I would note that the passage you quote from Klein starts off with a statement entirely accepting the capitalist ideology about bourgeois right:

>The most recent evidence of the link between smoking and liberation is
>visible in the struggle women have waged in this century for their freedom.

There is a crunch about bourgeois right for marxists.

While we want to eliminate the bourgeois right to the private ownership of the means of production we are easily seen to want to restrict the bourgeois right of individuals. Theoretically bourgeois right is an idealist fantasy. Everything is dependent on everything else, and because of these interactions bourgeois rights often clash. In the case of smoking, your right to smoke cigarettes in a restaurant infringes my right not to have to inhale carcinogens passively.

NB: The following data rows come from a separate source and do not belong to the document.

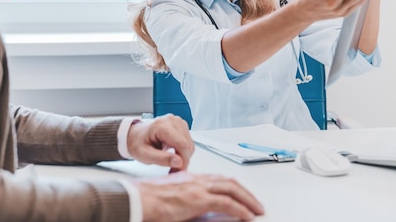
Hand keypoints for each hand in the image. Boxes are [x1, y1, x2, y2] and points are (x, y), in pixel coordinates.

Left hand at [127, 114, 193, 171]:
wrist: (135, 135)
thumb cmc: (138, 142)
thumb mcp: (144, 154)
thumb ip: (161, 159)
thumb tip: (179, 162)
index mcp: (162, 125)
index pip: (182, 144)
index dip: (183, 160)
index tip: (178, 170)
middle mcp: (172, 121)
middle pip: (187, 145)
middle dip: (183, 160)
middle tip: (173, 170)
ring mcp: (177, 121)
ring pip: (189, 144)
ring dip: (183, 156)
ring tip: (171, 162)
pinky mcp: (181, 125)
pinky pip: (188, 142)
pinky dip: (183, 151)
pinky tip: (174, 155)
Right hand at [136, 171, 264, 221]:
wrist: (138, 198)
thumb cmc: (148, 199)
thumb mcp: (172, 195)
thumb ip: (186, 198)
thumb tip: (197, 208)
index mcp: (191, 178)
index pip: (219, 179)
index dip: (234, 187)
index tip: (242, 195)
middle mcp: (197, 179)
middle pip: (229, 182)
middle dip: (246, 193)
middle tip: (256, 204)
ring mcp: (198, 188)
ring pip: (232, 189)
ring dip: (247, 200)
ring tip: (257, 210)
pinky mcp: (198, 199)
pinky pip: (226, 203)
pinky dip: (240, 209)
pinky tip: (247, 216)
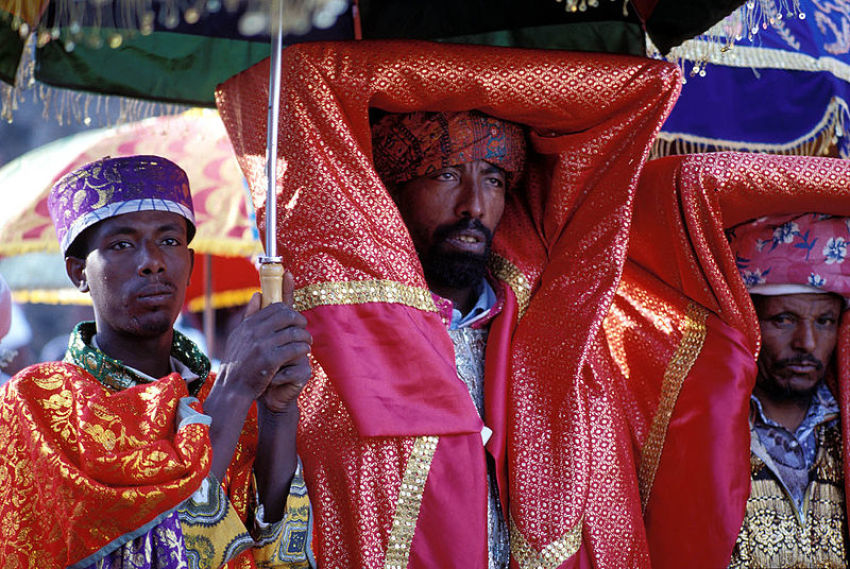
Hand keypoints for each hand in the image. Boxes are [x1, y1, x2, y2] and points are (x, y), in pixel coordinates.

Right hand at [216, 270, 311, 410]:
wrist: (232, 389)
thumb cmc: (237, 363)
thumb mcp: (238, 336)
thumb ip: (250, 315)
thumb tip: (258, 294)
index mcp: (248, 324)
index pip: (275, 306)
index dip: (289, 310)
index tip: (295, 318)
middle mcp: (255, 332)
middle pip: (287, 316)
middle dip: (299, 320)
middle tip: (304, 328)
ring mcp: (263, 346)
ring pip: (293, 332)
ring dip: (304, 336)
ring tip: (307, 342)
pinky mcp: (271, 360)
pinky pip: (295, 348)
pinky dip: (302, 348)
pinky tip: (304, 352)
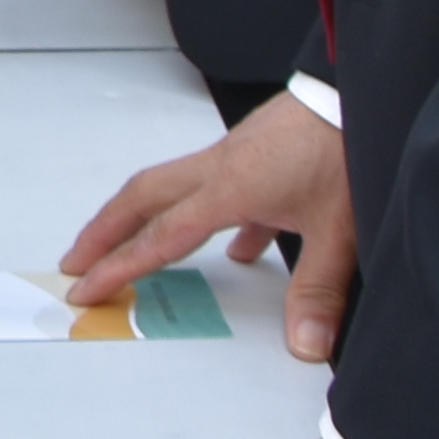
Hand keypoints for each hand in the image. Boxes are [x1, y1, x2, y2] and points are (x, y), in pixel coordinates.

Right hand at [62, 94, 347, 345]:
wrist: (362, 95)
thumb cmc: (346, 147)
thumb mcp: (337, 230)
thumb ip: (319, 292)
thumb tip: (306, 343)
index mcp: (229, 189)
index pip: (159, 236)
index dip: (118, 266)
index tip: (87, 288)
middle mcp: (220, 168)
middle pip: (141, 198)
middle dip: (103, 232)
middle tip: (76, 261)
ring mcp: (234, 155)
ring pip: (169, 187)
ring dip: (141, 218)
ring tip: (128, 247)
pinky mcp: (256, 150)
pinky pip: (215, 187)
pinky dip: (209, 217)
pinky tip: (238, 246)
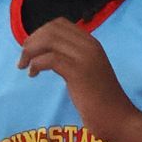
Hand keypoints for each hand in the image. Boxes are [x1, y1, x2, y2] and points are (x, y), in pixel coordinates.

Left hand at [16, 20, 133, 141]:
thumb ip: (71, 57)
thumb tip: (45, 51)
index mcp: (91, 42)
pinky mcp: (78, 72)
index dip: (40, 32)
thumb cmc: (99, 98)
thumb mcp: (86, 70)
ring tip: (25, 66)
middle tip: (24, 58)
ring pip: (48, 40)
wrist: (117, 117)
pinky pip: (50, 58)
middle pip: (51, 29)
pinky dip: (36, 64)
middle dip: (32, 41)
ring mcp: (85, 57)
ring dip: (30, 51)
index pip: (59, 24)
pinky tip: (33, 74)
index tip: (32, 48)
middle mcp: (89, 45)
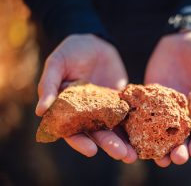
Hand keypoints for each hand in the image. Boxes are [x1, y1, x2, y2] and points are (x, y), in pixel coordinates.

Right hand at [37, 34, 136, 162]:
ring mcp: (105, 108)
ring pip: (114, 128)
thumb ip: (48, 85)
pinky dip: (135, 124)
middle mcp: (87, 112)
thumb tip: (40, 111)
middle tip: (122, 155)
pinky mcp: (120, 101)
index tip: (91, 151)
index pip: (71, 131)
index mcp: (68, 108)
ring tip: (135, 154)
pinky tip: (145, 133)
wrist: (95, 41)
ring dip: (124, 141)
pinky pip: (128, 114)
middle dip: (109, 145)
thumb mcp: (57, 64)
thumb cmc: (71, 51)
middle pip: (97, 133)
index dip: (80, 142)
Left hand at [145, 31, 190, 166]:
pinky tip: (137, 134)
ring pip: (161, 130)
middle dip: (178, 150)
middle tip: (175, 158)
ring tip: (156, 157)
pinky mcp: (151, 95)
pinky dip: (141, 123)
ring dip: (158, 145)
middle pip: (180, 137)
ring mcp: (165, 105)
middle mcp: (183, 113)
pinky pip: (145, 111)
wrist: (184, 37)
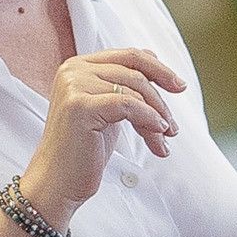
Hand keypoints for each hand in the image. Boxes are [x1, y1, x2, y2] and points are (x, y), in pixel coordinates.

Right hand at [18, 49, 185, 222]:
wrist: (57, 181)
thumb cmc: (83, 149)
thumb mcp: (107, 109)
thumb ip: (123, 85)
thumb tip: (155, 60)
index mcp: (77, 66)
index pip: (128, 55)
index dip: (159, 69)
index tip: (178, 87)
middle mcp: (73, 70)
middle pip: (134, 71)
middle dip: (161, 99)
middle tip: (173, 126)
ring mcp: (74, 86)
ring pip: (134, 90)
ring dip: (157, 116)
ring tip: (163, 139)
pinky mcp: (80, 106)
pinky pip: (129, 105)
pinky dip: (149, 120)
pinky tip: (156, 135)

The socialist process of restricting bourgeois right is undoubtedly restrictive and must be done with great care. But if so people will support it.

The New Labour Government statement announcing a battery of measures against tobacco, is very carefully crafted to be based on the self interest of adult voters, including their selfish desire that their children on whom they have lavished so much social labour, should not die prematurely.

It is likely to succeed as a small reform which certainly does not necessarily imperil the future of capitalism. And yes, I support it both for its immediate sake, and for the precedent it creates for further controlling the private ownership of the means of production.